Saved entries
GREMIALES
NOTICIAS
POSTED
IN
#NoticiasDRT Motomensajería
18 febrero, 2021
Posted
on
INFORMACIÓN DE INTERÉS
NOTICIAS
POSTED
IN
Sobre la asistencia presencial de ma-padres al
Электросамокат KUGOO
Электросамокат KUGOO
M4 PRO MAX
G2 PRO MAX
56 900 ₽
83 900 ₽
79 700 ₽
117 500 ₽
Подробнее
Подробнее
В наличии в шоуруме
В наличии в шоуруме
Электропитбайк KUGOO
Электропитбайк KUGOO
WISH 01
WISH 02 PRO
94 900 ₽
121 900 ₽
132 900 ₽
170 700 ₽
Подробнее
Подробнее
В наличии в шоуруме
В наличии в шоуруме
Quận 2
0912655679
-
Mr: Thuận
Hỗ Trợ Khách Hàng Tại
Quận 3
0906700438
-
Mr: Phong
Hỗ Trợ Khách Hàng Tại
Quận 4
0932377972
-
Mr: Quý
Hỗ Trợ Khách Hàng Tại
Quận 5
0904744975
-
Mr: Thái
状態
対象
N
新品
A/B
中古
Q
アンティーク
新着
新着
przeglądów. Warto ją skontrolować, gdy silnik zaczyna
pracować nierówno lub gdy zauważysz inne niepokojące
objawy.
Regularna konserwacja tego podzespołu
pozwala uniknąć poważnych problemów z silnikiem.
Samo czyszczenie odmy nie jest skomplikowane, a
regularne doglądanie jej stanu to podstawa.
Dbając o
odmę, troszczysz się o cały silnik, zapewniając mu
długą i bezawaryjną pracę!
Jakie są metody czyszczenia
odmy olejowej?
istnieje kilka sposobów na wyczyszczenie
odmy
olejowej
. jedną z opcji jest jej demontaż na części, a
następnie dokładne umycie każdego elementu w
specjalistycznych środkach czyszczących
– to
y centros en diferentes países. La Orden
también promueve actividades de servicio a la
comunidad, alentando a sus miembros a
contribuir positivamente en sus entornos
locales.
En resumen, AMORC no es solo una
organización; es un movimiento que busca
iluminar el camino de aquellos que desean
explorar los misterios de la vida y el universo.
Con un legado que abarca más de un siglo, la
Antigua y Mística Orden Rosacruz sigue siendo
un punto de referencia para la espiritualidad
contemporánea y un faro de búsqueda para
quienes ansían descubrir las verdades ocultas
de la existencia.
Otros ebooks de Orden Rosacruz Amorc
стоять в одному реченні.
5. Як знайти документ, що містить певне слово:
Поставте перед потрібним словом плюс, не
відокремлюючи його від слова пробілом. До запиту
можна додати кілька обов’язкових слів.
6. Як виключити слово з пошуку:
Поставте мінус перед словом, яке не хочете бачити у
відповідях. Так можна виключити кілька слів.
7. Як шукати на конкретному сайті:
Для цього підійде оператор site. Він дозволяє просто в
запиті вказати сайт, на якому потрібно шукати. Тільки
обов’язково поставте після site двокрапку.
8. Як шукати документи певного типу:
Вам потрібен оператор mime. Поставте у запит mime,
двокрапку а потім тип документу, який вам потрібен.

## Required work
Give an exact copy of the lines above, from the top of the records to the line that contains "Поставте мінус перед", taking in both ends.

## Written reply
GREMIALES
NOTICIAS
POSTED
IN
#NoticiasDRT Motomensajería
18 febrero, 2021
Posted
on
INFORMACIÓN DE INTERÉS
NOTICIAS
POSTED
IN
Sobre la asistencia presencial de ma-padres al
Электросамокат KUGOO
Электросамокат KUGOO
M4 PRO MAX
G2 PRO MAX
56 900 ₽
83 900 ₽
79 700 ₽
117 500 ₽
Подробнее
Подробнее
В наличии в шоуруме
В наличии в шоуруме
Электропитбайк KUGOO
Электропитбайк KUGOO
WISH 01
WISH 02 PRO
94 900 ₽
121 900 ₽
132 900 ₽
170 700 ₽
Подробнее
Подробнее
В наличии в шоуруме
В наличии в шоуруме
Quận 2
0912655679
-
Mr: Thuận
Hỗ Trợ Khách Hàng Tại
Quận 3
0906700438
-
Mr: Phong
Hỗ Trợ Khách Hàng Tại
Quận 4
0932377972
-
Mr: Quý
Hỗ Trợ Khách Hàng Tại
Quận 5
0904744975
-
Mr: Thái
状態
対象
N
新品
A/B
中古
Q
アンティーク
新着
新着
przeglądów. Warto ją skontrolować, gdy silnik zaczyna
pracować nierówno lub gdy zauważysz inne niepokojące
objawy.
Regularna konserwacja tego podzespołu
pozwala uniknąć poważnych problemów z silnikiem.
Samo czyszczenie odmy nie jest skomplikowane, a
regularne doglądanie jej stanu to podstawa.
Dbając o
odmę, troszczysz się o cały silnik, zapewniając mu
długą i bezawaryjną pracę!
Jakie są metody czyszczenia
odmy olejowej?
istnieje kilka sposobów na wyczyszczenie
odmy
olejowej
. jedną z opcji jest jej demontaż na części, a
następnie dokładne umycie każdego elementu w
specjalistycznych środkach czyszczących
– to
y centros en diferentes países. La Orden
también promueve actividades de servicio a la
comunidad, alentando a sus miembros a
contribuir positivamente en sus entornos
locales.
En resumen, AMORC no es solo una
organización; es un movimiento que busca
iluminar el camino de aquellos que desean
explorar los misterios de la vida y el universo.
Con un legado que abarca más de un siglo, la
Antigua y Mística Orden Rosacruz sigue siendo
un punto de referencia para la espiritualidad
contemporánea y un faro de búsqueda para
quienes ansían descubrir las verdades ocultas
de la existencia.
Otros ebooks de Orden Rosacruz Amorc
стоять в одному реченні.
5. Як знайти документ, що містить певне слово:
Поставте перед потрібним словом плюс, не
відокремлюючи його від слова пробілом. До запиту
можна додати кілька обов’язкових слів.
6. Як виключити слово з пошуку:
Поставте мінус перед словом, яке не хочете бачити у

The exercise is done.